Par suite de pannes et crevaisons nombreuses, ils ne sont arrivés à Dreux qu'à 4 ou 5 heures de l'après-midi. Après avoir réparé la voiture au garage Hodey, 33, rue d'Orfeuil à Dreux, ils ont de nouveau repris la direction de Paris, mais la voiture ne leur donnant pas satisfaction, M. Quéméneur, qui avait un rendez-vous d'affaires à Paris pour le lendemain matin 8 heures et craignant de manquer le rendez-vous, faisait faire demi-tour à la voiture au bout de quelques kilomètres et revenait à la gare de Dreux, où M. Seznec prétend l'avoir quitté à la tombée de la nuit, c'est-à-dire vers 8 ou 9 heures du soir.

 Depuis cette époque, M. Quéméner3 ne nous a jamais donné de ses nouvelles et nul ne l'a vu. A-t-il pris à la gare de Dreux le dernier train se dirigeant sur Paris, c'est-à-dire celui de 21  h.  56 arrivant à la gare des Invalides à 23  h.  34  ? C'est probable.

 Mon beau-frère semble avoir correspondu avec un sujet américain habitant Paris et donnant comme adresse 6, boulevard Malesherbes. Il s'appelait Chardy ou Cherdy et employait dans ses correspondances du papier à lettre portant l'en-tête de la Chambre Américaine de Paris, 32, rue Taitbout. C'est avec cette personne que mon beau-frère devait avoir un rendez-vous le samedi 26 mai à 8 heures du matin  ; cette entrevue a-t-elle eu lieu comme il était convenu  ? Nul ne le sait.

Modèle de papier à lettres de La American Chamber of Commerce in Paris (1919)

Mon beau-frère semble avoir correspondu avec un autre sujet américain nommé Ackermann, habitant à Paris, 16, rue Popincourt.

 D'après enquête personnelle faite par moi l'adresse donnée par M. Chardy semble fausse et je n'ai pu le retrouver  ; quant à M. Ackermann il habite bien Paris à l'adresse indiquée, mais il prétend ne point connaître mon beau-frère et ne l'avoir jamais vu.

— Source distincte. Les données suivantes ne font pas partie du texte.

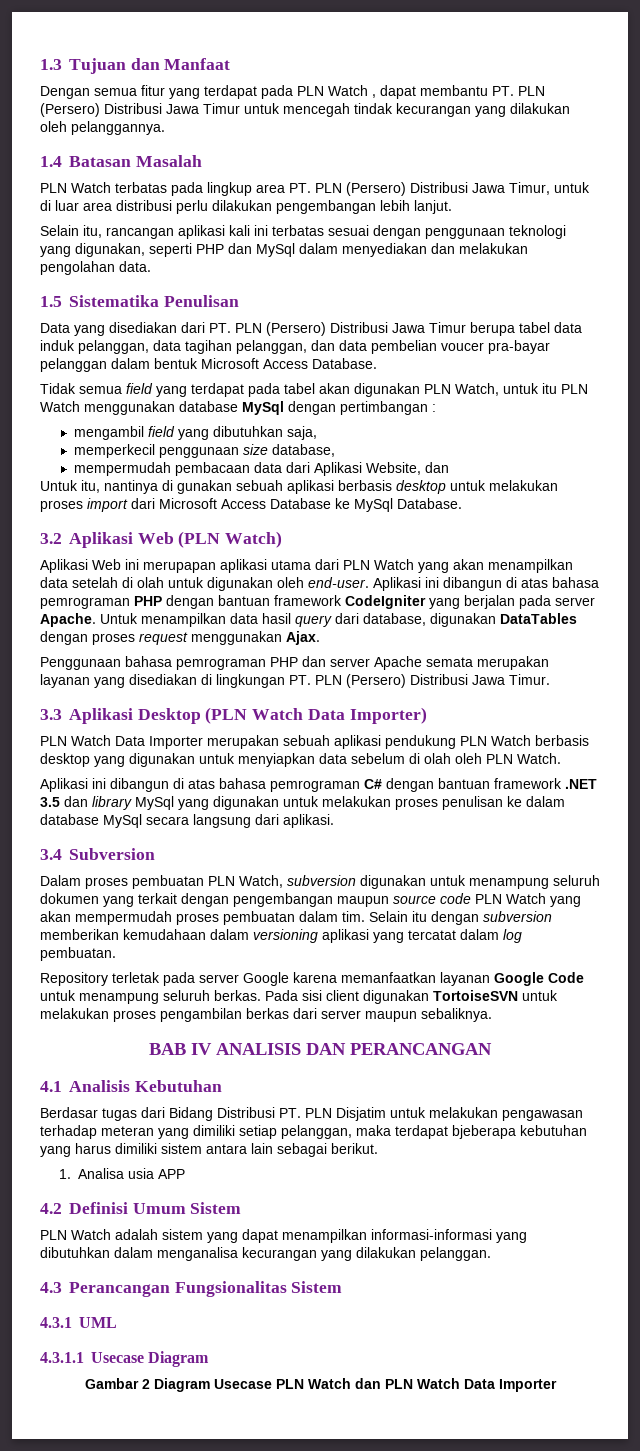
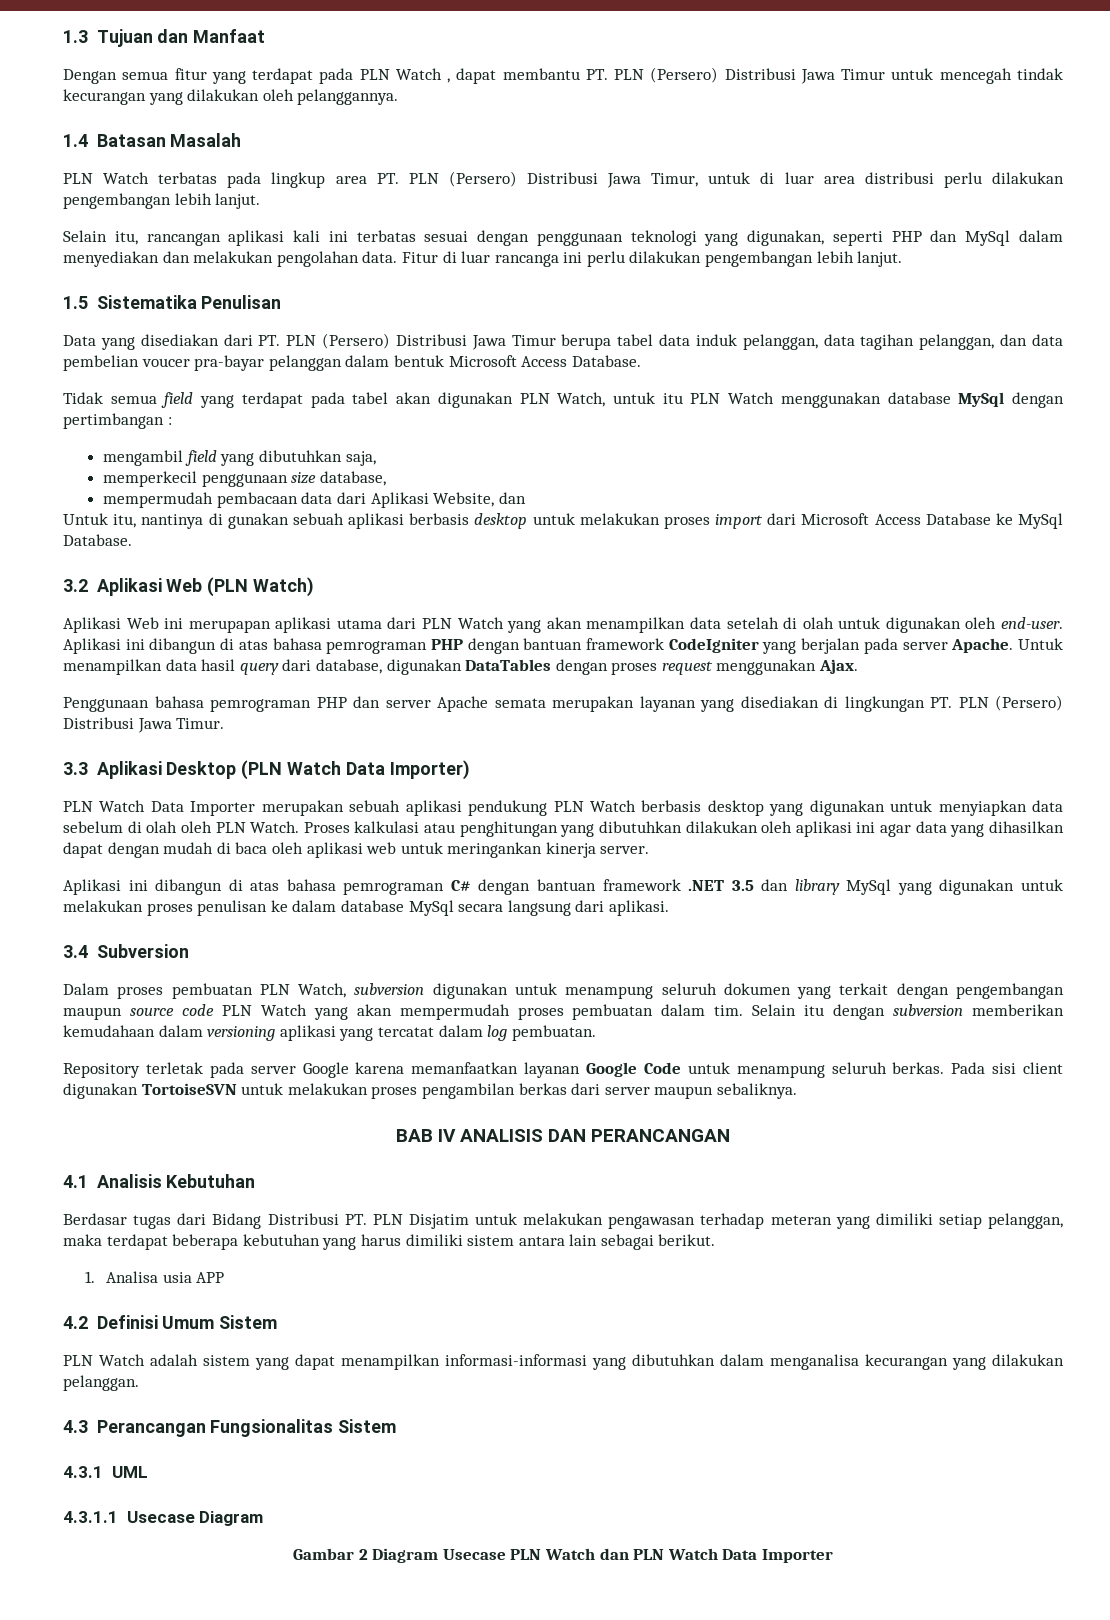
(151, 266) none -> [401,251,903,267] Fitur di luar rancanga ini perlu dilakukan pengembangan lebih lanjut.
(561, 758) none -> [303,821,1065,837] [63,842,650,858] Proses kalkulasi atau penghitungan yang dibutuhkan dilakukan oleh aplikasi ini agar data yang dihasilkan dapat dengan mudah di baca oleh aplikasi web untuk meringankan kinerja server.
[452,1125,516,1139] bjeberapa -> [172,1234,239,1250] beberapa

 Avant son départ pour Paris mon beau-frère m'avait prié de lui adresser à Paris Poste Restante n°  3 un chèque de soixante mille francs sur la Société Générale. Je lui ai adressé sous pli chargé ce chèque à l'adresse indiquée et d'après renseignements pris à la poste-même, ce chargement a bien été demandé dans la journée du 26 mai, alors qu'il n'était pas encore arrivé, n'ayant quitté Quimper [que]4 ce jour-même. Depuis le chargement n'a plus été réclamé et mon beau-frère qui semblait cependant en avoir un besoin urgent pour traiter son affaire n'est plus revenu à la poste restante où le chargement est toujours en instance.

Dans ces conditions, étant donné la conduite toujours régulière menée par mon beau-frère et son éloignement de tout amusement futile je suis amené à formuler les présomptions les plus funestes. Un accident n'est même pas admissible car il portait sur lui toutes les pièces nécessaires pour l'établissement de son identité et nous en aurions été prévenus.

 Ceci expliqué, je vous serais reconnaissant, Monsieur le Directeur, de vouloir bien prescrire d'urgence toutes les recherches nécessaires pour éclaircir cette affaire.

Jean Pouliquen, notaire à Pont-l'Abbé
Finistère
5

___
1. Mot omis.
2. Louis Marlier, directeur de la Sûreté générale du 1er mars 1923 au 8 juillet 1924.
3. Rare occurrence de la graphie «  Quéméner  » chez Jean Pouliquen.
4. Mot omis.
5. Denis Langlois, «  L’Affaire Seznec 1 (1923-1924)  ».